On the way back we stopped off for dinner at a noodle shop and then wandered around to look at some shops, but things close down at around 7. Oops. We're going to check out the bar street in a bit to see if there's anything going on there. So we went back to the bus stop and checked out which line we wanted. Not sure which stop was closest to our hostel, we decided to go to the train station, which we knew was walking distance. We briefly debated if the bus was going the right way, but decided that they usually make loops and we were in no rush, so we got on and chatted, paying no attention to where the bus was going. Finally, everyone but us got off, and the driver started telling us that we needed to get off. We told her we wanted to go to the train station. She told us that that was the end of the line, and we had to go to the stop across the street. So, laughing, we got off at the very edge of town, with grey buildings and an almost deserted street as the sun was starting to set and waited with an old man at the other stop until the right bus came along and we took it to a stop right across the street from our hostel.

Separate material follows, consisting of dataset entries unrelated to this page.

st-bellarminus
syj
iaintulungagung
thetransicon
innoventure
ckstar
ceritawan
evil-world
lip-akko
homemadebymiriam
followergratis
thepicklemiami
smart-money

We went back to our room to drop our souveniers off and met the other girl who is staying there, a French woman probably our age who is studying Chinese in Beijing and, like us, came to Chengde to get away from the city for a bit. She got here yesterday and apparently had to spend the night in the train station because the hotel that her friend had booked for her wouldn't take foreigners (Tyler says it's something to do with foreign affairs) and she didn't find the hostel we're at until this morning. I have to admit, that would have been scary. Like I said, there are very few foreigners, and while locals have been extremely friendly so far, I feel like it makes us slightly better targets. She was alright with it though, and after her Chinese class is over for the summer she's planning to travel around China, making a loop out west, then down south, and finally back up to Beijing. It sounds awesome.
Since the hotel doesn't have wifi, we wandered down the street to an internet bar, which is where we are now. It's a small room that smells like cigarette smoke and is filled with people on computers. I asked for and paid for a computer on my own because Tyler knows I'm here to practice and only helps me by translating to English when people are talking too fast for me to keep up. I have to talk on my own. The man had no issues understanding me, though, and answered a couple of questions, even though I don't think I caught everything he said. One man was eavesdropping on us and was surprised that we spoke Chinese (he obviously didn't speak English). He asked where we were from and we told him to guess. He guessed Canada, which made us laugh, and then he guessed European. We hesitated, because we had considered pretending to be from someplace other than the US, and he moved on to Russia, but we told him that we were Spanish. He was reasonably shocked by that, although I'm not sure why that was more strange than Canada, and Tyler and I promptly ditched English for Spanish when we talked to each other.
So that is the story about how I wound up in an internet cafe in Chengde, surrounded by Chinese people who think I'm a Spaniard.